(TASK INPUTS Opens)

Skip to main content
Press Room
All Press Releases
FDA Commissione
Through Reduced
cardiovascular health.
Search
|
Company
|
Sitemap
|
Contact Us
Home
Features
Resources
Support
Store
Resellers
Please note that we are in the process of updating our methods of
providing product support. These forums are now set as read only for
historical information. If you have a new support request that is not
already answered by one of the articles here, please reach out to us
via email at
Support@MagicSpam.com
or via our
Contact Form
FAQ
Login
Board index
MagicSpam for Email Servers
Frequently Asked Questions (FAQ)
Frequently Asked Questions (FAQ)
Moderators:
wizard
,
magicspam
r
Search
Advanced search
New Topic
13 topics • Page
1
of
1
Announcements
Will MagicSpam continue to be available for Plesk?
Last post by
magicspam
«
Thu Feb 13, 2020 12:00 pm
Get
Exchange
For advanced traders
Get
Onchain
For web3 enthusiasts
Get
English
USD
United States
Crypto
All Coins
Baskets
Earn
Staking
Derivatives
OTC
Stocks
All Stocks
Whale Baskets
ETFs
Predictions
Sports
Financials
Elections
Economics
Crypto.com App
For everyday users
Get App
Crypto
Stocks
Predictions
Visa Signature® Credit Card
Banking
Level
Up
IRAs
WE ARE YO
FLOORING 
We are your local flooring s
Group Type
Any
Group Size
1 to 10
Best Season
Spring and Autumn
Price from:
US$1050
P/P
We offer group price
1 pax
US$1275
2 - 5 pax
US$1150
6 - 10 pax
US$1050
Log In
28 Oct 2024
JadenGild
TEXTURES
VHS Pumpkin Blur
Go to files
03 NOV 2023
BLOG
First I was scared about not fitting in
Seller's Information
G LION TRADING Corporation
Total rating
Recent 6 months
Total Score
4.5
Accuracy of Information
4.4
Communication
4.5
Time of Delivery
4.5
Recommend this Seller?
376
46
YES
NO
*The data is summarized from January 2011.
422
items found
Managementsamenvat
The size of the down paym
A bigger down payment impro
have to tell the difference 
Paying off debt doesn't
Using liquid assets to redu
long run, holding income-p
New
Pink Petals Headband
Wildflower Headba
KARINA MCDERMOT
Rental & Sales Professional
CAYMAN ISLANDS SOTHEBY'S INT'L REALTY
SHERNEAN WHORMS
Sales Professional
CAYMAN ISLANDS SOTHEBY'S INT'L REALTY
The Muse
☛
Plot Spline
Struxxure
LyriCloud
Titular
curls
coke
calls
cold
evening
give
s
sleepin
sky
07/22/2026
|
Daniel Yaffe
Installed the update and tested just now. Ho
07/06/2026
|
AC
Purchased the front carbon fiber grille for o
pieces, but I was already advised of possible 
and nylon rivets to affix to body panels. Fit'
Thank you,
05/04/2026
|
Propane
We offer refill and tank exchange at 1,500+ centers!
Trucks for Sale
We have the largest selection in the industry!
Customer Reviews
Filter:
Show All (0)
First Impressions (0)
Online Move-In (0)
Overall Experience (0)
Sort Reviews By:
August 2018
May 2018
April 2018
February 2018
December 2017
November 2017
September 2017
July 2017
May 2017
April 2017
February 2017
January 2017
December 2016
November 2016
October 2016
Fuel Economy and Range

(TASK INPUTS Closes)

▶ INSTRUCTIONS TO FOLLOW
Edit the collected data above by changing "Reviews" to "Ratings" wherever it appears, and write out every line again with nothing else altered.

▶ THE ANSWER
Skip to main content
Press Room
All Press Releases
FDA Commissione
Through Reduced
cardiovascular health.
Search
|
Company
|
Sitemap
|
Contact Us
Home
Features
Resources
Support
Store
Resellers
Please note that we are in the process of updating our methods of
providing product support. These forums are now set as read only for
historical information. If you have a new support request that is not
already answered by one of the articles here, please reach out to us
via email at
Support@MagicSpam.com
or via our
Contact Form
FAQ
Login
Board index
MagicSpam for Email Servers
Frequently Asked Questions (FAQ)
Frequently Asked Questions (FAQ)
Moderators:
wizard
,
magicspam
r
Search
Advanced search
New Topic
13 topics • Page
1
of
1
Announcements
Will MagicSpam continue to be available for Plesk?
Last post by
magicspam
«
Thu Feb 13, 2020 12:00 pm
Get
Exchange
For advanced traders
Get
Onchain
For web3 enthusiasts
Get
English
USD
United States
Crypto
All Coins
Baskets
Earn
Staking
Derivatives
OTC
Stocks
All Stocks
Whale Baskets
ETFs
Predictions
Sports
Financials
Elections
Economics
Crypto.com App
For everyday users
Get App
Crypto
Stocks
Predictions
Visa Signature® Credit Card
Banking
Level
Up
IRAs
WE ARE YO
FLOORING 
We are your local flooring s
Group Type
Any
Group Size
1 to 10
Best Season
Spring and Autumn
Price from:
US$1050
P/P
We offer group price
1 pax
US$1275
2 - 5 pax
US$1150
6 - 10 pax
US$1050
Log In
28 Oct 2024
JadenGild
TEXTURES
VHS Pumpkin Blur
Go to files
03 NOV 2023
BLOG
First I was scared about not fitting in
Seller's Information
G LION TRADING Corporation
Total rating
Recent 6 months
Total Score
4.5
Accuracy of Information
4.4
Communication
4.5
Time of Delivery
4.5
Recommend this Seller?
376
46
YES
NO
*The data is summarized from January 2011.
422
items found
Managementsamenvat
The size of the down paym
A bigger down payment impro
have to tell the difference 
Paying off debt doesn't
Using liquid assets to redu
long run, holding income-p
New
Pink Petals Headband
Wildflower Headba
KARINA MCDERMOT
Rental & Sales Professional
CAYMAN ISLANDS SOTHEBY'S INT'L REALTY
SHERNEAN WHORMS
Sales Professional
CAYMAN ISLANDS SOTHEBY'S INT'L REALTY
The Muse
☛
Plot Spline
Struxxure
LyriCloud
Titular
curls
coke
calls
cold
evening
give
s
sleepin
sky
07/22/2026
|
Daniel Yaffe
Installed the update and tested just now. Ho
07/06/2026
|
AC
Purchased the front carbon fiber grille for o
pieces, but I was already advised of possible 
and nylon rivets to affix to body panels. Fit'
Thank you,
05/04/2026
|
Propane
We offer refill and tank exchange at 1,500+ centers!
Trucks for Sale
We have the largest selection in the industry!
Customer Ratings
Filter:
Show All (0)
First Impressions (0)
Online Move-In (0)
Overall Experience (0)
Sort Ratings By:
August 2018
May 2018
April 2018
February 2018
December 2017
November 2017
September 2017
July 2017
May 2017
April 2017
February 2017
January 2017
December 2016
November 2016
October 2016
Fuel Economy and Range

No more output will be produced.